Schwäbische Zeitung (Riedlingen)
Sie sind schneller als der Notarzt
„Helfer vor Ort“des DRK überbrücken die Zeit bis zum Eintreffen von Rettungsdienst und Notarzt
(gem) - Bei einem Verkehrsunfall oder einem medizinischen Notfall zu Hause geht es manchmal um jede Minute. Um die Zeit bis zum Eintreffen von Rettungsdienst und Notarzt zu überbrücken, gibt es verteilt über das gesamte Gebiet des Landkreises Biberach seit 15 Jahren die „Helfer vor Ort“des Deutschen Roten Kreuzes (DRK).
Wolfram Ott aus Stafflangen und Martin Schniertshauer aus Reinstetten sind zwei der rund 150 Helfer vor Ort, die das DRK im Kreis Biberach hat. Beide sind von Beruf Rettungsassistent und seit mehreren Jahren ehrenamtlich im Helferprogramm mit dabei. Neben den „Profis“wie Ott und Schniertshauer wird der Großteil der Helfer vor Ort von Ehrenamtlichen aus den DRK-Bereitschaften in den Kreisgemeinden gestellt, sagt DRKKreisgeschäftsführer Michael Mutschler.
Der Ansatz für die „Helfer vor Ort“stammt aus den USA. „Dort gibt es seit rund 25 Jahren die sogenannten First Responder“, sagt Mutschler. „Sie eilen zum Einsatzort und leisten Hilfe bis zum Eintreffen des Rettungsdiensts, der in vielen Teilen der USA einen längeren Anfahrtsweg hat.“
Im Kleinen lässt sich dieses Prinzip auf den Flächenlandkreis Biberach übertragen. „Sobald bei uns in der Leitstelle ein Blaulichteinsatz für Rettungsdienst und Notarzt ansteht, werden automatisch die Helfer vor Ort alarmiert, die im nahen Umkreis der Einsatzstelle wohnen“, sagt Mutschler. Diese fahren dann mit ihrem Privatauto los oder können im Idealfall zu Fuß zum Einsatz in ihre Nachbarschaft eilen.

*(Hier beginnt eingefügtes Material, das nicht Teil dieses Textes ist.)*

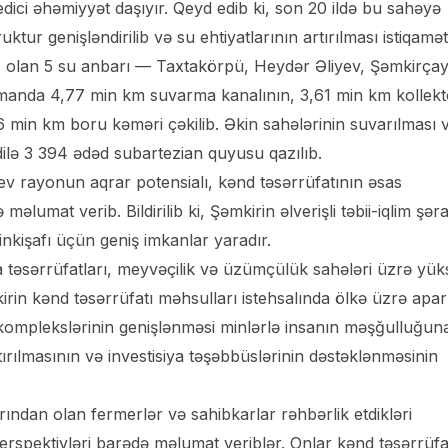
ledici əhəmiyyət daşıyır. Qeyd edib ki, son 20 ildə bu sahəyə
uktur genişləndirilib və su ehtiyatlarının artırılması istiqamə
olan 5 su anbarı — Taxtakörpü, Heydər Əliyev, Şəmkirçay
amanda 4,77 min km suvarma kanalının, 3,61 min km kollekt
1,6 min km boru kəməri çəkilib. Əkin sahələrinin suvarılması 
dilə 3 394 ədəd subartezian quyusu qazılıb.
v rayonun aqrar potensialı, kənd təsərrüfatının əsas
əlumat verib. Bildirilib ki, Şəmkirin əlverişli təbii-iqlim şərai
inkişafı üçün geniş imkanlar yaradır.
na təsərrüfatları, meyvəçilik və üzümçülük sahələri üzrə yü
kirin kənd təsərrüfatı məhsulları istehsalında ölkə üzrə apar
komplekslərinin genişlənməsi minlərlə insanın məşğulluğun
tırılmasının və investisiya təşəbbüslərinin dəstəklənməsinin
dan olan fermerlər və sahibkarlar rəhbərlik etdikləri
f perspektivləri barədə məlumat veriblər. Onlar kənd təsərrüfa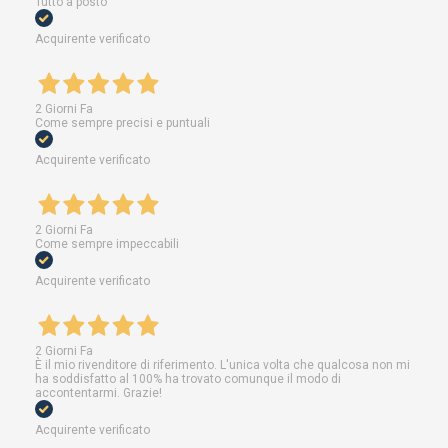
Tutto a posto
Acquirente verificato
2 Giorni Fa
Come sempre precisi e puntuali
Acquirente verificato
2 Giorni Fa
Come sempre impeccabili
Acquirente verificato
2 Giorni Fa
È il mio rivenditore di riferimento. L'unica volta che qualcosa non mi
ha soddisfatto al 100% ha trovato comunque il modo di
accontentarmi. Grazie!
Acquirente verificato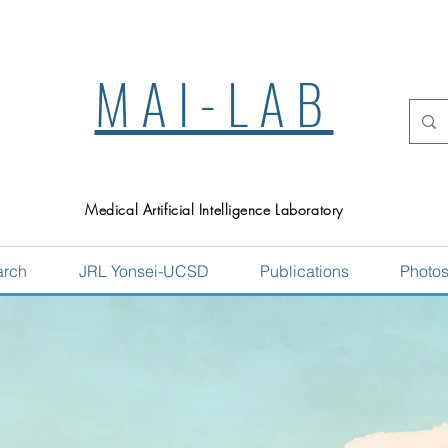
MAI-LAB
Medical Artificial Intelligence Laboratory
arch
JRL Yonsei-UCSD
Publications
Photo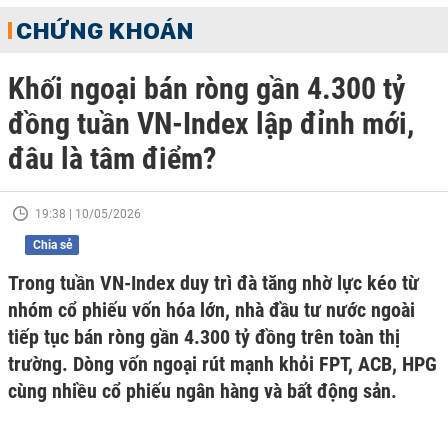
CHỨNG KHOÁN
Khối ngoại bán ròng gần 4.300 tỷ
đồng tuần VN-Index lập đỉnh mới,
đâu là tâm điểm?
19:38 | 10/05/2026
Chia sẻ
Trong tuần VN-Index duy trì đà tăng nhờ lực kéo từ
nhóm cổ phiếu vốn hóa lớn, nhà đầu tư nước ngoài
tiếp tục bán ròng gần 4.300 tỷ đồng trên toàn thị
trường. Dòng vốn ngoại rút mạnh khỏi FPT, ACB, HPG
cùng nhiều cổ phiếu ngân hàng và bất động sản.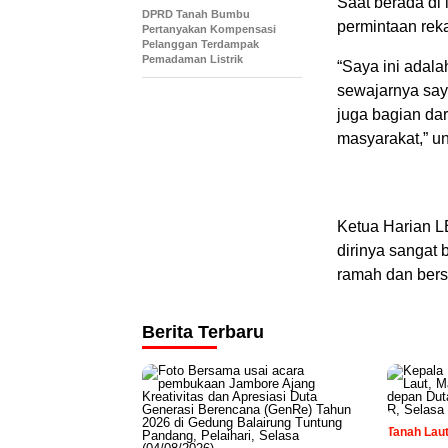
Saat berada di
DPRD Tanah Bumbu
permintaan reka
Pertanyakan Kompensasi
Pelanggan Terdampak
Pemadaman Listrik
“Saya ini adal
sewajarnya say
juga bagian dar
masyarakat,” 
Ketua Harian 
dirinya sangat 
ramah dan bers
Berita Terbaru
Tanah Lau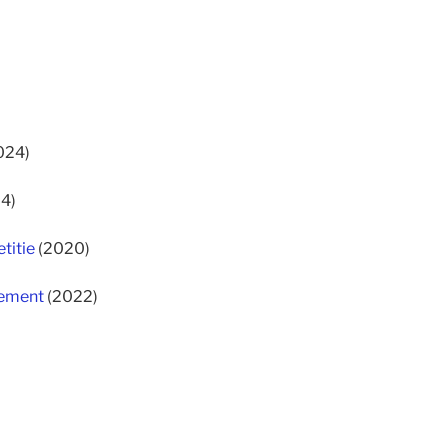
024)
4)
titie
(2020)
ement
(2022)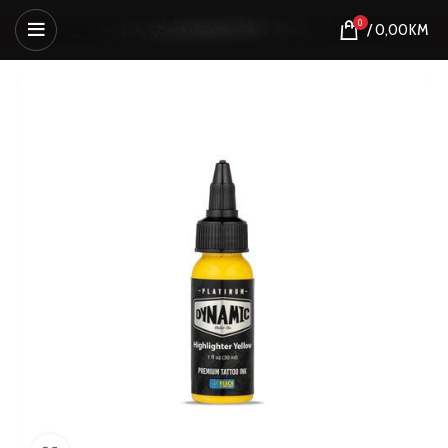
0
/
0,00
KM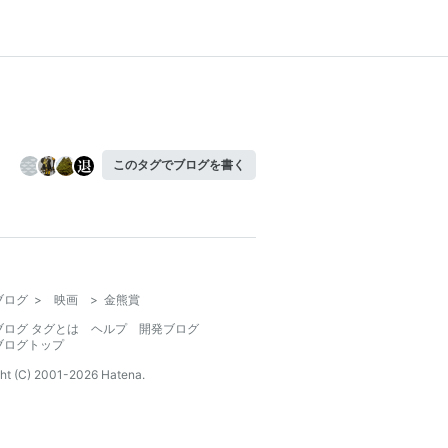
このタグでブログを書く
ブログ
>
映画
>
金熊賞
ブログ タグとは
ヘルプ
開発ブログ
ブログトップ
ht (C) 2001-
2026
Hatena.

Kürzeres therapiefreies Intervall
Ziel ist es, das sogenannte therapiefreie Intervall so kurz wie möglich zu halten. Dabei ist es egal, ob es um einen Schlaganfall, einen Sturz zu Hause, einen Arbeitsunfall oder um eine stark blutende Schnittverletzung geht. So können die „Helfer vor Ort“beispielsweise bei einem Herz-Kreislauf-Stillstand bereits lebensrettende Maßnahmen ergreifen, noch bevor der Rettungsdienst eintrifft. Das können andere Ersthelfer oder Familienangehörige natürlich auch. „Oft tun sie sich aber schwer damit, bestimmte Situationen richtig einzuschätzen“, sagt Mutschler. „Unsere Helfer vor Ort verfügen alle über eine gute Ausbildung und sind außerdem in der Lage, bei der Leitstelle die adäquaten Rettungsmittel anzufordern und eine fundierte Meldung an den Rettungsdienst oder den Notarzt abzugeben, wenn dieser am Einsatzort eintrifft“, sagt Mutschler. Wenn Unterstützung gebraucht wird, helfen sie auch danach noch weiter mit.
Ein entscheidender Vorteil, den die „Helfer vor Ort“gegenüber anderen Ersthelfern haben, ist ihre Ausstattung. Die geht weit über das hinaus, was sich in der Hausapotheke oder im Verbandskasten im Auto befindet. Neben Beatmungsbeutel oder Blutdruckmessgerät haben die „Helfer vor Ort“diverses Verbandsmaterial dabei, einige außerdem auch Blutzuckermessgerät, Infusionen und sogar einen Defibrillator. „Diese Ausstattung wird nicht über öffentliche Gelder finanziert“, sagt Mutschler. „Das müssen die DRK-Bereitschaften zum Teil über Spenden selbst erwirtschaften. Manche Helfer kaufen die Ausstattung sogar auf eigene Rechnung.“
9000 Notfallereignisse im Jahr
Bei rund 9000 Notfallereignissen, die es pro Jahr im Landkreis gibt, kann jeder in die Situation kommen, dass er von der Schnelligkeit und dem professionellen Wissen und der Ausrüstung der „Helfer vor Ort“profitiert. „Nicht bei jedem Einsatz geht es um Sekunden oder Minuten, aber in einigen Fällen hat es echt geholfen, dass wir richtig schnell vor Ort waren“, sagt Wolfram Ott.